Writing vs. Have Written

altos-sunset-david-mullin

I don't think I'm alone in this struggle. In fact, I know that they've talked about it on Writing Excuses, so I'm pretty sure this is a common topic of discussion, or at least thought, among writers. And that topic is the feeling of satisfaction and accomplishment that comes from having written something as opposed to actually writing something.

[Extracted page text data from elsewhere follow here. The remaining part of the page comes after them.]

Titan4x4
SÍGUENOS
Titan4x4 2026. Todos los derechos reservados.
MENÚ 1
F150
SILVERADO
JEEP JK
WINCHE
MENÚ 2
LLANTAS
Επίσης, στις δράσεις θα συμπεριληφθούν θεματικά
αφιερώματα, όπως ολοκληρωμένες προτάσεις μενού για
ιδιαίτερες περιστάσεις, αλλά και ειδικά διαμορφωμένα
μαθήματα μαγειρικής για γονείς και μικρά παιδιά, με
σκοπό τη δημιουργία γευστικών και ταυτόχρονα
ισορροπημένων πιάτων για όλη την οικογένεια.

I'm a day dreamer and I like to get caught up in the published author mystic. My thoughts run to the future of when I have a hard bound version of my book on a bookshelf or listed on Amazon. This seems pretty normal and is one of the reasons that prompts one to write a book. But the downside is that it is distracting and can actually hinder the writing process. Constantly thinking and dreaming of the future of your book can allow what I call the crowd-editing syndrome to take over. And that is when you start writing your book for the crowd and not yourself. As soon as you do that as a writer you can kiss your published author fantasy to the curb.

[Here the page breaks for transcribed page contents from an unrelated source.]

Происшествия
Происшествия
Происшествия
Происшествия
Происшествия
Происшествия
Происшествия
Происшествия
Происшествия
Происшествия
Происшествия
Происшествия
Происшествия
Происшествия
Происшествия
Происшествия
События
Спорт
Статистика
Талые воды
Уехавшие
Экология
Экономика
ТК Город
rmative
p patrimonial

The thing is, I love to write, and I hate it. Like right now, I'm writing this blog instead of working on my manuscript. And it's a first draft where anything goes! What is the deal? But I know once I begin and get into it, the words will hopefully flow and I will end the day feeling satisfied that I wrote some words. I just wish I could keep my mind focused on that daily activity 100% of the time instead of wishing that the damn thing was complete. I want the pats on the back and the accolades that go along with finishing a draft of a novel. Many people set out to write one but few ever actually finish, so it is a great accomplishment in and of itself. My goal, then, is to remain focused on my day-to-day process and let the other stuff work itself out in the future, all on it's own, without any energy wasted in the present.